A person having an extra copy of chromosome 21 has a genetic disorder known as Down syndrome. People with intellectual disabilities, physical growth delays and certain facial features, including a flat nasal bridge and almond shaped eyes that slant upward are said to be born with Down syndrome.
Rivollat and her team studied the dimensions and structure of the child’s skull and compared it with the skulls of 78 other children of similar ages to see if the Saint-Jean-des-Vignes child really had Down syndrome. The French child had numerous features indicative of Down syndrome which other skulls lacked was revealed in their analysis.

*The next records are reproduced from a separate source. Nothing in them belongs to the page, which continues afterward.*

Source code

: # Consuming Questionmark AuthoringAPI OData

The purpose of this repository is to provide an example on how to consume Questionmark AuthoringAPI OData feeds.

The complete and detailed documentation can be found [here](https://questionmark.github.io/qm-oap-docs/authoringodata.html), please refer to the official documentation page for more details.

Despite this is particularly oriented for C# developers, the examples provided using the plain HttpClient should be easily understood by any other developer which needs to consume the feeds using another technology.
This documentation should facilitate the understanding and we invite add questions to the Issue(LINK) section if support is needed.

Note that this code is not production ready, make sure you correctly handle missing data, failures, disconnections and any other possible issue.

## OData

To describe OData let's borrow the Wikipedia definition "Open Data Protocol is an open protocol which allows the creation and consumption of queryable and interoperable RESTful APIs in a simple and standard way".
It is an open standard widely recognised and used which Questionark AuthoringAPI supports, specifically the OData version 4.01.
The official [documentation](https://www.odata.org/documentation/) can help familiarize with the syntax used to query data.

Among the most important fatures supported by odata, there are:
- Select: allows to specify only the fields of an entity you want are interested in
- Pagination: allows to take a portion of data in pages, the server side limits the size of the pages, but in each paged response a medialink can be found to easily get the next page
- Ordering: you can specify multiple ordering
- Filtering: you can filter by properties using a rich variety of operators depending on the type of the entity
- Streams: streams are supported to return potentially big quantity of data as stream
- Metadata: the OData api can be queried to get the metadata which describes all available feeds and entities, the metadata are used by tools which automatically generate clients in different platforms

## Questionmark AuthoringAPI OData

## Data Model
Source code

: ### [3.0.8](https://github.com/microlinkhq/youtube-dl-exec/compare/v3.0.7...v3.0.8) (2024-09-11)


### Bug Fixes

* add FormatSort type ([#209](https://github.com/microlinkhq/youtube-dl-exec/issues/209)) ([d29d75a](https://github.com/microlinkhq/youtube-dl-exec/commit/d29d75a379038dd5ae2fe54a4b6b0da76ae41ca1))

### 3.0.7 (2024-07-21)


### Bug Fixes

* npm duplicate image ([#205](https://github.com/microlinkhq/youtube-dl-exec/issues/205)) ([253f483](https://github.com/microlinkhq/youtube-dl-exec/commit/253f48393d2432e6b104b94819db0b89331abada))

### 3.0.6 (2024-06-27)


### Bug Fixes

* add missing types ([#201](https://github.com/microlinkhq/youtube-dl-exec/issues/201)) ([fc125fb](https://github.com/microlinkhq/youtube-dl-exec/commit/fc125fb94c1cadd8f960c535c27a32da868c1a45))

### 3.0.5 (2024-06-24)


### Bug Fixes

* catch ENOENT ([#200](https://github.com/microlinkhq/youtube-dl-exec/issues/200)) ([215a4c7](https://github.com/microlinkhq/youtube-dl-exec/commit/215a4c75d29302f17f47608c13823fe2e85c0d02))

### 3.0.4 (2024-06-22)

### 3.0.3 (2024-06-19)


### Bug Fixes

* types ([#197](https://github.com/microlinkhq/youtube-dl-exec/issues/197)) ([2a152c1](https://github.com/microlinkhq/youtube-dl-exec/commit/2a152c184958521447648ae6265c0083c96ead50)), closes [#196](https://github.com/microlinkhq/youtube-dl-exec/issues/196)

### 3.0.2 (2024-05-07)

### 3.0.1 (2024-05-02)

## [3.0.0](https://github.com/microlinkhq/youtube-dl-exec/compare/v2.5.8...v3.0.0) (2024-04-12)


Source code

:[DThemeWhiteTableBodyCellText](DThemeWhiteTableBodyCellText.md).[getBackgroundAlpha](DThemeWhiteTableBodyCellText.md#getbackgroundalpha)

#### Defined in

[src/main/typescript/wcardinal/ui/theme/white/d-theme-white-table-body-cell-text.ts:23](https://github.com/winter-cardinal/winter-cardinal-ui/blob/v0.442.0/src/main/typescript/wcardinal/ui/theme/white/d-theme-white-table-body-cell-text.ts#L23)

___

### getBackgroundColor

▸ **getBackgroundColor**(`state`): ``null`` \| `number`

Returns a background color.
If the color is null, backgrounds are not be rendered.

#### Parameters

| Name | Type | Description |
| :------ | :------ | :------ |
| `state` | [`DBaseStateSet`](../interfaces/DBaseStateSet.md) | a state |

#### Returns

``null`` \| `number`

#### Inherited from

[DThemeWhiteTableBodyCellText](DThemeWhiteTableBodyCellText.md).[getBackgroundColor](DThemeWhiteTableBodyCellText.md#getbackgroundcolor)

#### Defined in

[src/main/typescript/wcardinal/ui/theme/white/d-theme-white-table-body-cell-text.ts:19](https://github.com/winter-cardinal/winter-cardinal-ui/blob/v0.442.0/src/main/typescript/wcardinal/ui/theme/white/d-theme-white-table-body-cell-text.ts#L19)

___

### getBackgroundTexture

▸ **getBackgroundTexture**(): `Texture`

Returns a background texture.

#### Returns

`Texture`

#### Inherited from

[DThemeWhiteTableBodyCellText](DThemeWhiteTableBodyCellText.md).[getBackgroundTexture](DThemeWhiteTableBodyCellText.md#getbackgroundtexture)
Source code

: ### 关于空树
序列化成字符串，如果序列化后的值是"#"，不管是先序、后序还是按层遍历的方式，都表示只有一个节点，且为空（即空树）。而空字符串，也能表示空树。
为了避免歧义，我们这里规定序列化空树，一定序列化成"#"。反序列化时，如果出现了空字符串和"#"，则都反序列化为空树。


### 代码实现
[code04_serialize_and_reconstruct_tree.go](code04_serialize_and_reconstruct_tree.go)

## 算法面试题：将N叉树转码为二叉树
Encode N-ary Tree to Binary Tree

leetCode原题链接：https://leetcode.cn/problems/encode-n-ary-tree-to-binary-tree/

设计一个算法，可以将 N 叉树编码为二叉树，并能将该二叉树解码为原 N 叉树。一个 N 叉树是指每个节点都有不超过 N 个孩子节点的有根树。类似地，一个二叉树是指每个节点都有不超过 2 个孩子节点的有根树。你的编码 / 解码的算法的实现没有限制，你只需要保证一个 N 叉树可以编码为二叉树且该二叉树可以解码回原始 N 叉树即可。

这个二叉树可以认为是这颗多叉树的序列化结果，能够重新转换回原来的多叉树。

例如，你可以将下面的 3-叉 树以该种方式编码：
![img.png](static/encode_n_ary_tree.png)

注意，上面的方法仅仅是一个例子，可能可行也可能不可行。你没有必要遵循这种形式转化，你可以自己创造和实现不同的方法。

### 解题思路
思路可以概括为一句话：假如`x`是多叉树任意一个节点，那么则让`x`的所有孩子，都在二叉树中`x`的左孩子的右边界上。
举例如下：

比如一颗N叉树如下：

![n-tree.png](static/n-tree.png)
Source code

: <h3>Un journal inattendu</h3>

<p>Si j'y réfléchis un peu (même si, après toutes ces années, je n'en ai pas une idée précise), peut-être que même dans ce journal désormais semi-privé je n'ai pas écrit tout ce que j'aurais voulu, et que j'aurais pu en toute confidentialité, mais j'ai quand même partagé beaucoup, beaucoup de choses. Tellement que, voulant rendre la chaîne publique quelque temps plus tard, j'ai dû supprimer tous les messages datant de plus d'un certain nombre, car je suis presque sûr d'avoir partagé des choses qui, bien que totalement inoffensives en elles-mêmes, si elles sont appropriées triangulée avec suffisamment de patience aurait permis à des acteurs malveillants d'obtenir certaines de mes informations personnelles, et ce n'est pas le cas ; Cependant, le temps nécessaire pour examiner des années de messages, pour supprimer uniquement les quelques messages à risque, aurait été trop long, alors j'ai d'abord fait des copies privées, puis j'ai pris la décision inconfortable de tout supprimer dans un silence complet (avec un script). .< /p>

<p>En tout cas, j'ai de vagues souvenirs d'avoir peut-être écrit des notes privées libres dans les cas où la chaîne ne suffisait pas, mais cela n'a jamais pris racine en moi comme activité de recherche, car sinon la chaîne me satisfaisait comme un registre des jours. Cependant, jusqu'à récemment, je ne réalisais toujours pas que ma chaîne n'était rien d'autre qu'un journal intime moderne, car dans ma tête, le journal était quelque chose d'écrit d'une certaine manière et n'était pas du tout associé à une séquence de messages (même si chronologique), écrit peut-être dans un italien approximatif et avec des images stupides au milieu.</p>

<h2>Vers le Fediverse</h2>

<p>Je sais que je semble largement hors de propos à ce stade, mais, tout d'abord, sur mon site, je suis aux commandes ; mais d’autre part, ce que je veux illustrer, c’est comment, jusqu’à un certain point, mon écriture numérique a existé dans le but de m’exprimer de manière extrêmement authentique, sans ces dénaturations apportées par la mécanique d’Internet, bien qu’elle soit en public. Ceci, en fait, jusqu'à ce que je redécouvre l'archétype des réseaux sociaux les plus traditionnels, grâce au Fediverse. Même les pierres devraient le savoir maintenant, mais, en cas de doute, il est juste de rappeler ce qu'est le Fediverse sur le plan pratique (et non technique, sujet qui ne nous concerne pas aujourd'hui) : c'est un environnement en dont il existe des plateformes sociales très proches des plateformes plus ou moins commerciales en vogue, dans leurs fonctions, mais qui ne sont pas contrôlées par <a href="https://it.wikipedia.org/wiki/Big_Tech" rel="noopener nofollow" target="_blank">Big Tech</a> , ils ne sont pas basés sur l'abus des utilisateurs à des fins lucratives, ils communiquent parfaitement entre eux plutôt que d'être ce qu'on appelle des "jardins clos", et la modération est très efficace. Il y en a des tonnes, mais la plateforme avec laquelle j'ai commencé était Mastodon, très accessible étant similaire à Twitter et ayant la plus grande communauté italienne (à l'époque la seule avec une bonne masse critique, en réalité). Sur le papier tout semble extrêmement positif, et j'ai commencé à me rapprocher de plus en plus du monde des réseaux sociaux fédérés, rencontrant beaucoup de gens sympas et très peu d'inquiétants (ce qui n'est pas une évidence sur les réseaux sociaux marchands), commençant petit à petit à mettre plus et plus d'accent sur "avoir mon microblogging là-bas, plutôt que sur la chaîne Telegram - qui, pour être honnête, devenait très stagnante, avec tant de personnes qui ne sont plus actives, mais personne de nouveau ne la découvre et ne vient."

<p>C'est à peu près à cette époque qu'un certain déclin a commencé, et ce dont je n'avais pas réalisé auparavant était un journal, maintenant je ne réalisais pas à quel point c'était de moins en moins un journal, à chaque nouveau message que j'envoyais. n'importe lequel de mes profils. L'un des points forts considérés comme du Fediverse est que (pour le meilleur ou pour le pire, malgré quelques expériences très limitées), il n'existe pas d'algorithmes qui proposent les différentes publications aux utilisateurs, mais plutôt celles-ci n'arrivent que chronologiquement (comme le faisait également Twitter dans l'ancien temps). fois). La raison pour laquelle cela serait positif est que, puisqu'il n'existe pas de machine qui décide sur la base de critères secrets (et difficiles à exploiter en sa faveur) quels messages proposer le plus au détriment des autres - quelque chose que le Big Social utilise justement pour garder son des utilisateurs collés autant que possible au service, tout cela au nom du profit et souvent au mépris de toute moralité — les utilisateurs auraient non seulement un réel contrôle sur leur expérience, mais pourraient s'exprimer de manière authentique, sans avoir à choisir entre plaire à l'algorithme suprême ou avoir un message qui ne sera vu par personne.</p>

The skull was flattened at the base and was short and broad is an example of Down syndrome. It contained thin cranial bones and certain extra bone pieces is in addition to it. The researchers pointed out in their study, published online last month in the International Journal of Paleopathology, that the child also had some sinus and dental abnormalities which aren’t diagnostic of Down syndrome of their own, but are indicative of the disorder when considered along with other characteristics.